**To-do item**
All the lines below should appear again unchanged, though their pictures should not.

(Stored data)
----

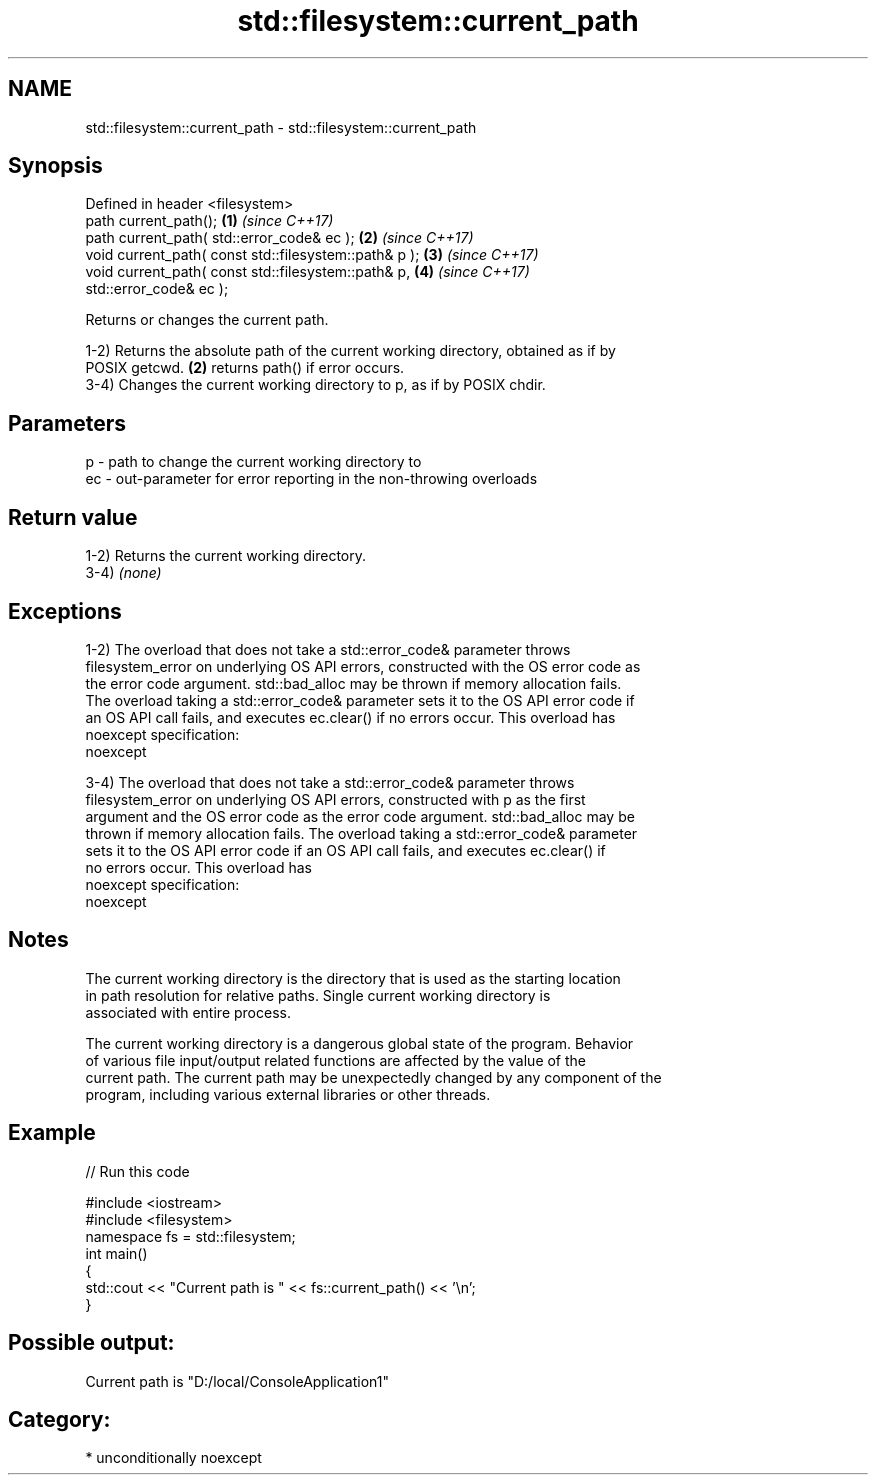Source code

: .TH std::filesystem::current_path 3 "2017.04.02" "http://cppreference.com" "C++ Standard Libary"
.SH NAME
std::filesystem::current_path \- std::filesystem::current_path

.SH Synopsis
   Defined in header <filesystem>
   path current_path();                                               \fB(1)\fP \fI(since C++17)\fP
   path current_path( std::error_code& ec );                          \fB(2)\fP \fI(since C++17)\fP
   void current_path( const std::filesystem::path& p );               \fB(3)\fP \fI(since C++17)\fP
   void current_path( const std::filesystem::path& p,                 \fB(4)\fP \fI(since C++17)\fP
   std::error_code& ec );

   Returns or changes the current path.

   1-2) Returns the absolute path of the current working directory, obtained as if by
   POSIX getcwd. \fB(2)\fP returns path() if error occurs.
   3-4) Changes the current working directory to p, as if by POSIX chdir.

.SH Parameters

   p  - path to change the current working directory to
   ec - out-parameter for error reporting in the non-throwing overloads

.SH Return value

   1-2) Returns the current working directory.
   3-4) \fI(none)\fP

.SH Exceptions

   1-2) The overload that does not take a std::error_code& parameter throws
   filesystem_error on underlying OS API errors, constructed with the OS error code as
   the error code argument. std::bad_alloc may be thrown if memory allocation fails.
   The overload taking a std::error_code& parameter sets it to the OS API error code if
   an OS API call fails, and executes ec.clear() if no errors occur. This overload has
   noexcept specification:  
   noexcept
     
   3-4) The overload that does not take a std::error_code& parameter throws
   filesystem_error on underlying OS API errors, constructed with p as the first
   argument and the OS error code as the error code argument. std::bad_alloc may be
   thrown if memory allocation fails. The overload taking a std::error_code& parameter
   sets it to the OS API error code if an OS API call fails, and executes ec.clear() if
   no errors occur. This overload has
   noexcept specification:  
   noexcept
     

.SH Notes

   The current working directory is the directory that is used as the starting location
   in path resolution for relative paths. Single current working directory is
   associated with entire process.

   The current working directory is a dangerous global state of the program. Behavior
   of various file input/output related functions are affected by the value of the
   current path. The current path may be unexpectedly changed by any component of the
   program, including various external libraries or other threads.

.SH Example

   
// Run this code

 #include <iostream>
 #include <filesystem>
 namespace fs = std::filesystem;
 int main()
 {
     std::cout << "Current path is " << fs::current_path() << '\\n';
 }

.SH Possible output:

 Current path is "D:/local/ConsoleApplication1"

.SH Category:

     * unconditionally noexcept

----

**Answer box**
Source code

: .TH std::filesystem::current_path 3 "2017.04.02" "http://cppreference.com" "C++ Standard Libary"
.SH NAME
std::filesystem::current_path \- std::filesystem::current_path

.SH Synopsis
   Defined in header <filesystem>
   path current_path();                                               \fB(1)\fP \fI(since C++17)\fP
   path current_path( std::error_code& ec );                          \fB(2)\fP \fI(since C++17)\fP
   void current_path( const std::filesystem::path& p );               \fB(3)\fP \fI(since C++17)\fP
   void current_path( const std::filesystem::path& p,                 \fB(4)\fP \fI(since C++17)\fP
   std::error_code& ec );

   Returns or changes the current path.

   1-2) Returns the absolute path of the current working directory, obtained as if by
   POSIX getcwd. \fB(2)\fP returns path() if error occurs.
   3-4) Changes the current working directory to p, as if by POSIX chdir.

.SH Parameters

   p  - path to change the current working directory to
   ec - out-parameter for error reporting in the non-throwing overloads

.SH Return value

   1-2) Returns the current working directory.
   3-4) \fI(none)\fP

.SH Exceptions

   1-2) The overload that does not take a std::error_code& parameter throws
   filesystem_error on underlying OS API errors, constructed with the OS error code as
   the error code argument. std::bad_alloc may be thrown if memory allocation fails.
   The overload taking a std::error_code& parameter sets it to the OS API error code if
   an OS API call fails, and executes ec.clear() if no errors occur. This overload has
   noexcept specification:  
   noexcept
     
   3-4) The overload that does not take a std::error_code& parameter throws
   filesystem_error on underlying OS API errors, constructed with p as the first
   argument and the OS error code as the error code argument. std::bad_alloc may be
   thrown if memory allocation fails. The overload taking a std::error_code& parameter
   sets it to the OS API error code if an OS API call fails, and executes ec.clear() if
   no errors occur. This overload has
   noexcept specification:  
   noexcept
     

.SH Notes

   The current working directory is the directory that is used as the starting location
   in path resolution for relative paths. Single current working directory is
   associated with entire process.

   The current working directory is a dangerous global state of the program. Behavior
   of various file input/output related functions are affected by the value of the
   current path. The current path may be unexpectedly changed by any component of the
   program, including various external libraries or other threads.

.SH Example

   
// Run this code

 #include <iostream>
 #include <filesystem>
 namespace fs = std::filesystem;
 int main()
 {
     std::cout << "Current path is " << fs::current_path() << '\\n';
 }

.SH Possible output:

 Current path is "D:/local/ConsoleApplication1"

.SH Category:

     * unconditionally noexcept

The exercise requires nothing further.